In the USA, newly elected Democrat president Barack Obama’s fiscal stimulus of $787 billion went into operation in February 2009. It was a controversial move because the Republican party was totally against it; even in a crisis as serious as this, they believed that the state should not be expected to provide help. A right-wing Republican group calling themselves the Tea Party Movement launched an anti-stimulus protest campaign encouraging Republican state governors not to accept stimulus money. Although the US economy did begin to grow again towards the end of 2009 and continued slowly through 2010, there were still 15 million unemployed at the end of the year.

In the EU the effects of the crisis varied among its 27 member states. They experienced different degrees of recession, though the average growth reduction at the end of 2009 was 4.7 per cent. The three Baltic states fared the worst, suffering full-scale slump: Estonia’s GDP fell by 14 per cent, Lithuania’s by 15 per cent and Latvia’s by 18 per cent. France did best, losing only 3 per cent of GDP. Most states borrowed heavily in order to launch fiscal-stimulus packages. For example, in 2009 France’s borrowing was equivalent to 8 per cent of GDP and Britain’s was 11 per cent. These amounts were quite small compared with America’s and China’s, but in the case of France they were successful: as early as August 2009 the French economy was growing again. The problem was that they were all left with massive national debts. Those countries which had signed up to the Maastricht Agreement of 1991 (see Section 10.4(h)) had broken the rules that borrowing must not exceed 3 per cent of GDP and total debt must be limited to 60 per cent of GDP.

- Exercise requirements
1/ Rewrite the passage on the economic crisis starting at "In the USA, newly" and ending at "of the year.", swapping "Tea Party Movement" for "Liberty Movement".
2/ According to the passage on the economic crisis, by how much did Latvia's GDP fall?
3/ Write what comes next in the passage on the economic crisis.
The lines after the passage on the economic crisis are separate material.

- Excerpted data
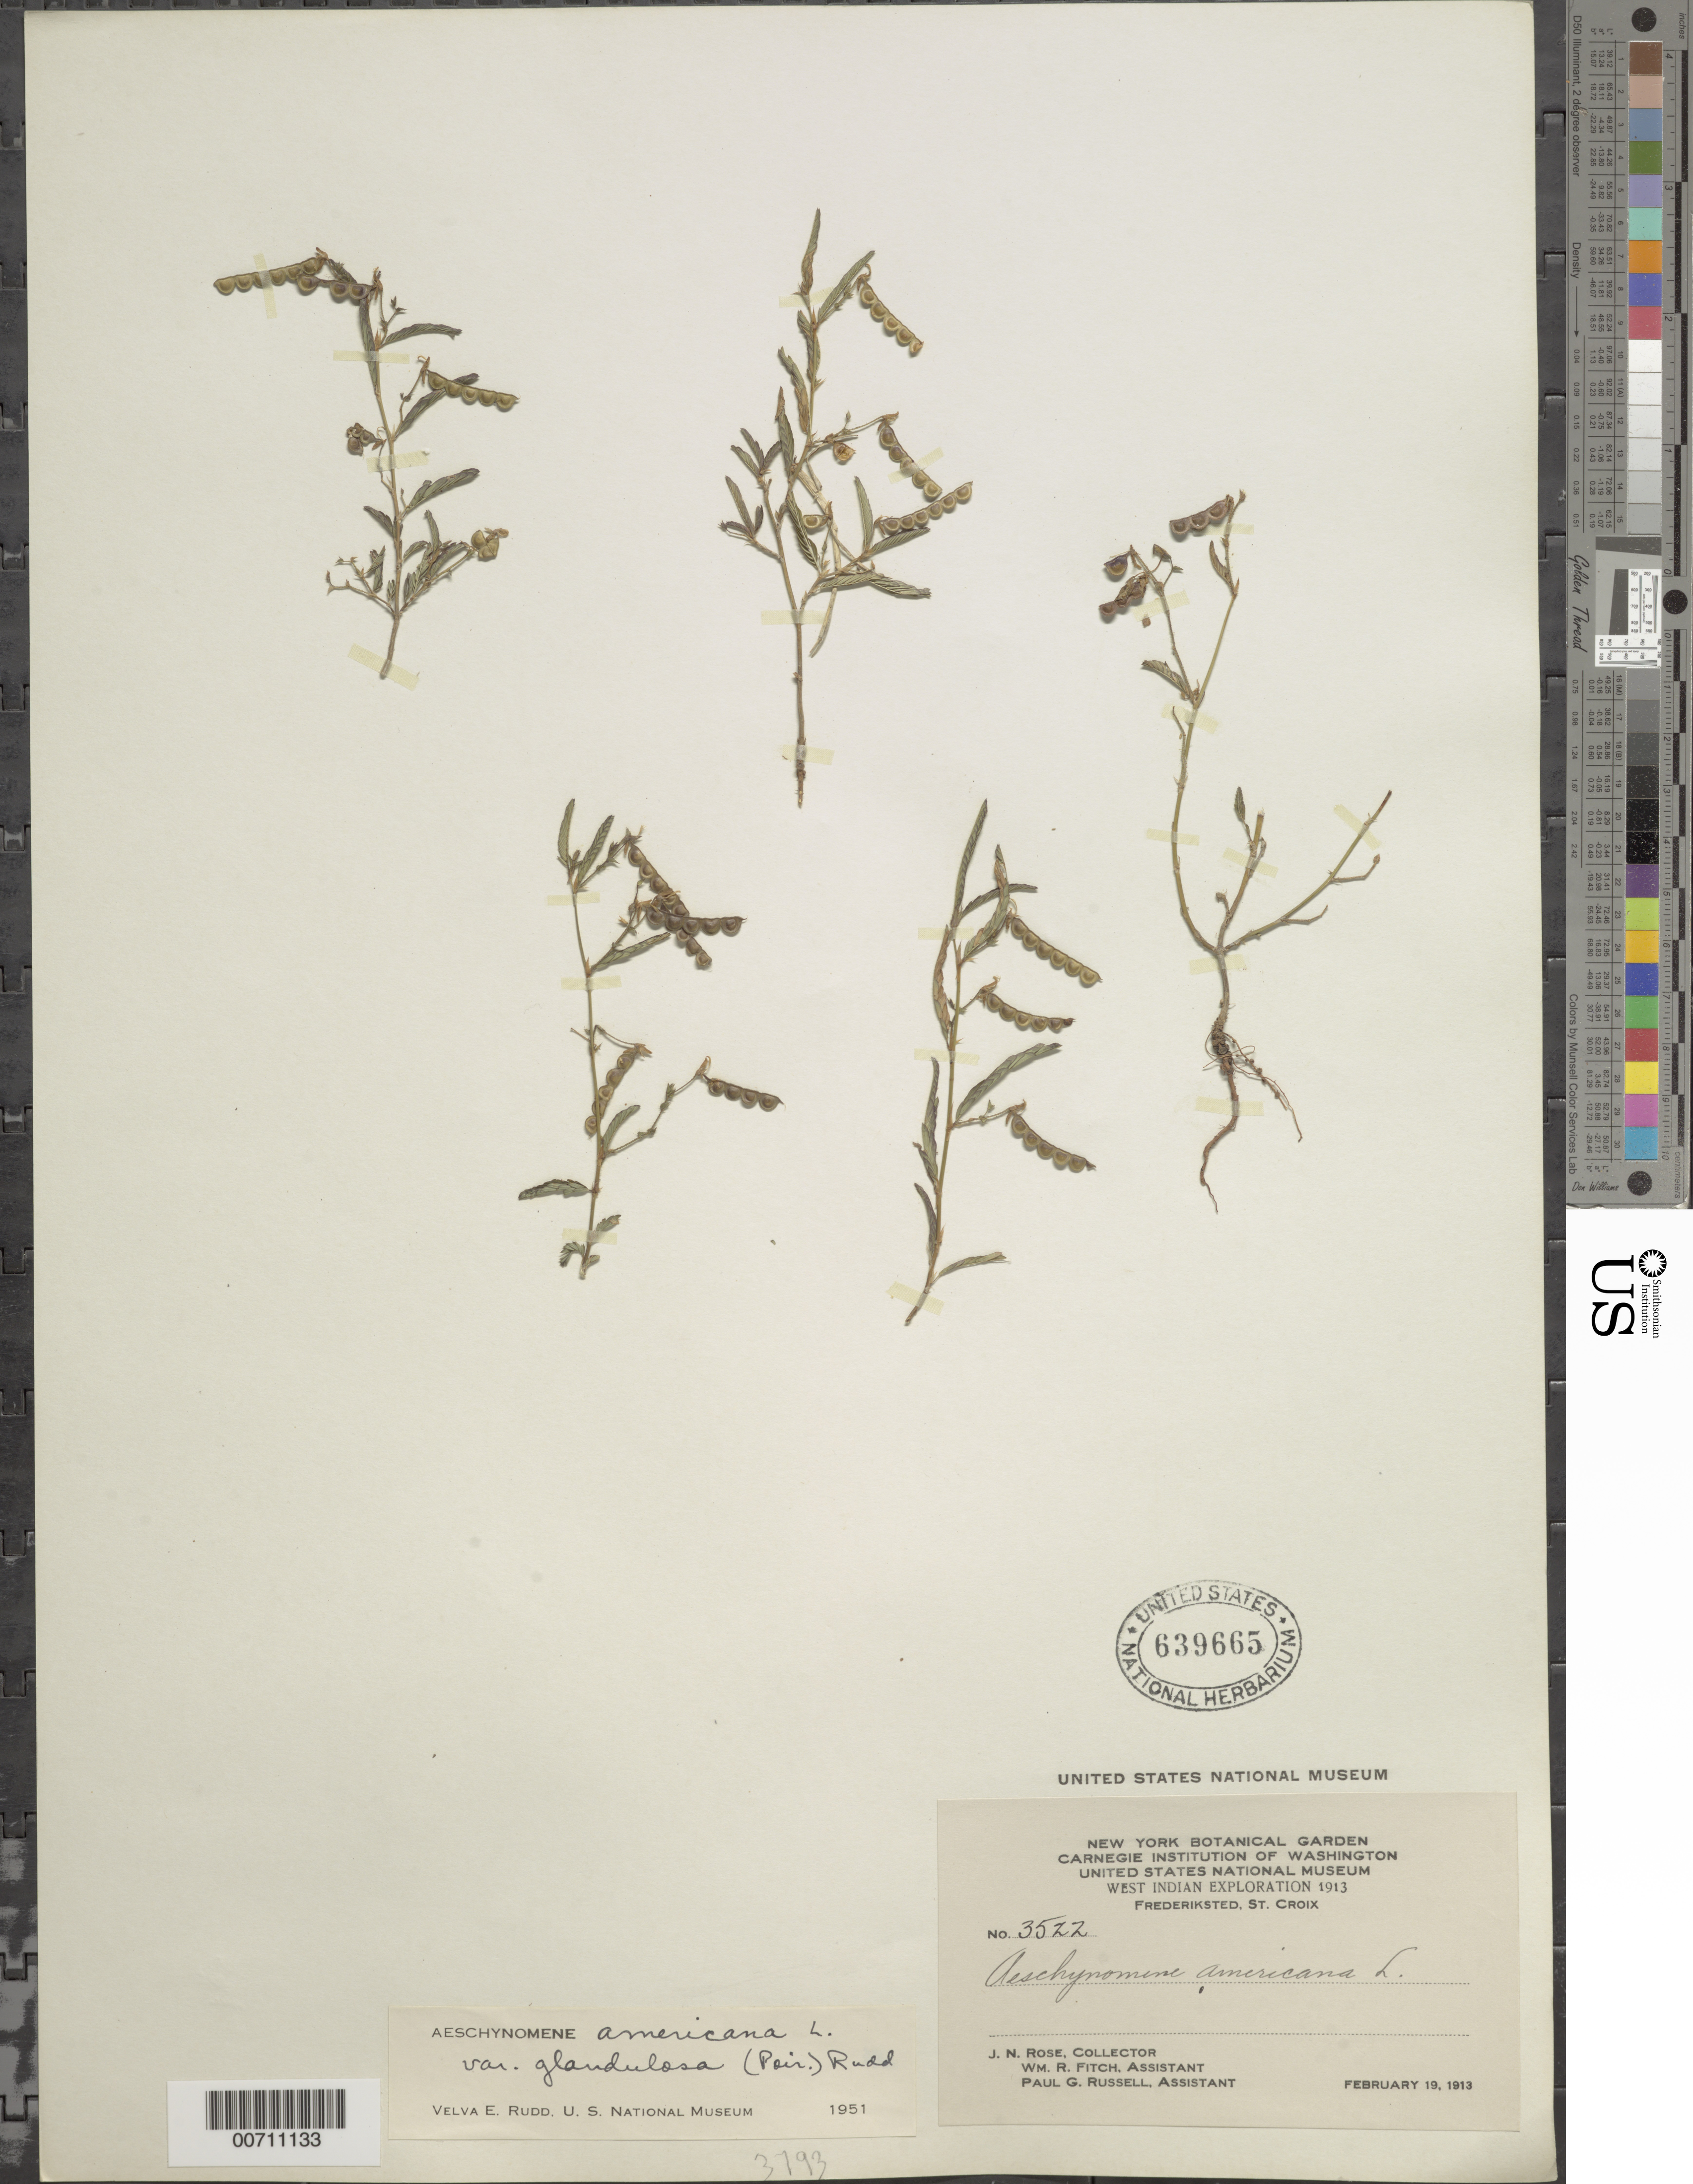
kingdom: Plantae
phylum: Tracheophyta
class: Magnoliopsida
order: Fabales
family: Fabaceae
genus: Aeschynomene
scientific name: Aeschynomene americana var. glandulosa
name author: (Poir.) Rudd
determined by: Rudd, V. E.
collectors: J. N. Rose, W. R. Fitch & P. G. Russell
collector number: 3522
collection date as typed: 19 Feb 1913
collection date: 1913-02-19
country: U.S. Virgin Islands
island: St. Croix Island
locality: Frederiksted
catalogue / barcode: US 639665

- Expected results
1/
In the USA, newly elected Democrat president Barack Obama’s fiscal stimulus of $787 billion went into operation in February 2009. It was a controversial move because the Republican party was totally against it; even in a crisis as serious as this, they believed that the state should not be expected to provide help. A right-wing Republican group calling themselves the Liberty Movement launched an anti-stimulus protest campaign encouraging Republican state governors not to accept stimulus money. Although the US economy did begin to grow again towards the end of 2009 and continued slowly through 2010, there were still 15 million unemployed at the end of the year.

2/ By 18 per cent.

3/
  • Quantitative easing (QE). This was the practice, first thought of by John Maynard Keynes back in the 1930s, of increasing the amounts of cash in circulation by ‘printing money’. In fact nowadays banks do not actually print new notes; the central banks simply invent or create more money which is added into their reserves, and then used to buy up government debts. The UK was the first to use QE in March 2009 when a modest £150 billion was ‘created’, and this to some extent helped to put demand back into the system. According to Paul Mason, ‘Britain’s “pure” QE strategy saw it inject around 12 per cent of GDP into the economy. The Bank of England estimates this should, over a period of three to four years, filter through into a 12 per cent increase in the money supply and thus in demand.’ The USA adopted QE soon after Britain. However, the European Central Bank rejected QE on the grounds that it would threaten the stability of the euro. It was argued that simply making more of the existing money available to eurozone banks and buying AAA-rated bonds would be sufficient to stimulate demand. But demand was not sufficiently stimulated and consequently the value of the euro was weakened. By the end of 2009 the eurozone was in big trouble as the cost of all the fiscal stimulus and bank bailouts had to be faced. Some economists were already predicting that the zone was on the verge of break-up. In fact some economists and politicians hoped it would break up, so this seemed an unmissable opportunity!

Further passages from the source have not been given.